When it got here, Nicki’s “Massive Attack” was the emcee’s first official commercial single, tapping into the talents of Sean Garrett — who was particularly in his prime at the time — to effectively introducing the rapper to the rest of the world. The song ultimately flopped at the time, but serves of a memorable offering, as it marked the first major deviation in Nicki’s persona up until that point. Her delivery was particularly eclectic and laid the foundation for an alter ego that would receive mounts of refinement before reaching the perfected persona we see today.
“I’m a Republican voting for Mitt Romney/ You lazy bitches is fucking up the economy/ Out in Miami I be chilling with a zombie/ Diablo Alejandro dimelo Gandhi.”
As was the norm for Nicki during the era, she hopped on Lil Wayne’s Dedication 4 and delivered what is arguably one of the more memorable verses presented on the effort. With her featured spot, the emcee managed to enrobe herself in a small degree of politics, fanning flames when she elaborately dished out a metaphor while calling out the fact that she made more than the average American.
“Did It On Em”
“All these bitches is my sons (my sons)/ And I’mma go and get some bibs for ’em/ A couple formulas, little pretty lids on ’em.”
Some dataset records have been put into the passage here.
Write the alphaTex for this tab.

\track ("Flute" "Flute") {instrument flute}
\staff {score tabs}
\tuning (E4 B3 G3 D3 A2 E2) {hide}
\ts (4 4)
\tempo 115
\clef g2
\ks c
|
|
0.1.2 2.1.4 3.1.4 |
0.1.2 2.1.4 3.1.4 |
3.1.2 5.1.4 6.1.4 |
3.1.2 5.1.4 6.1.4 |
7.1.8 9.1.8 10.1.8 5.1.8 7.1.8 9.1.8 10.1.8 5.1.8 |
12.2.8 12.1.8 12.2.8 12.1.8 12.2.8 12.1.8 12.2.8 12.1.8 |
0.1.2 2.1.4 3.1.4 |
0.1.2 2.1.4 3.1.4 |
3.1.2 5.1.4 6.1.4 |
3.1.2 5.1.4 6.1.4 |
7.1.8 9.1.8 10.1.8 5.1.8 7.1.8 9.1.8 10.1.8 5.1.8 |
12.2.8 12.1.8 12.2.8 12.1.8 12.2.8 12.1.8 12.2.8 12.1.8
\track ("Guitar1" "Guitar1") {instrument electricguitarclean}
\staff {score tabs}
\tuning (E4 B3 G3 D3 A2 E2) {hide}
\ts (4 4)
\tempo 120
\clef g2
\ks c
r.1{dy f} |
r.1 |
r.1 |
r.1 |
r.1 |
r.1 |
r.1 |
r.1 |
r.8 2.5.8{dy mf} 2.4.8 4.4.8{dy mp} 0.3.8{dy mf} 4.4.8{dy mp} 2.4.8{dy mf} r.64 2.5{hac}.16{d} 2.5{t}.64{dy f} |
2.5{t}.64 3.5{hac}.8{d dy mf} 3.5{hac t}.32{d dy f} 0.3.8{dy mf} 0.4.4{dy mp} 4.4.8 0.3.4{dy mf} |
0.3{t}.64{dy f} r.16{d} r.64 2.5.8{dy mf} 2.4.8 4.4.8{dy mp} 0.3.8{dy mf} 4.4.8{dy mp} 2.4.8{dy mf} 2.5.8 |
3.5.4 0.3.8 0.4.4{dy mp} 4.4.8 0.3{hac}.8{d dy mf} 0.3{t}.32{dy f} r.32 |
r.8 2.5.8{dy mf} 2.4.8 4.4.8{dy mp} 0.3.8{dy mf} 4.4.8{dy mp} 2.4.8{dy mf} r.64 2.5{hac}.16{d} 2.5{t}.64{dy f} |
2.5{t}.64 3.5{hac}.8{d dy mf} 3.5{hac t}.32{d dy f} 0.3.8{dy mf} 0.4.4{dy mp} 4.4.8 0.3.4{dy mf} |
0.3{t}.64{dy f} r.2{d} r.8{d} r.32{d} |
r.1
“Did it On Em” marks another early standout from Nicki in which she swapped out an overzealous flow for a plain and simple one, as a reminder that she packs a heavy pen game no matter what beat she’s on. The beauty of this track was that it memorably marked the beginning of Nick’s “sons” insult, and proved just how confined a younger Nicki was in her early stake in the game, while not shying away from claiming the throne. Such a level of comfort in essentially challenging every female — and male — rapper in the game at that point seems like much more of a telling sign in hindsight and issued the nascence of one of rap’s most notable reigns.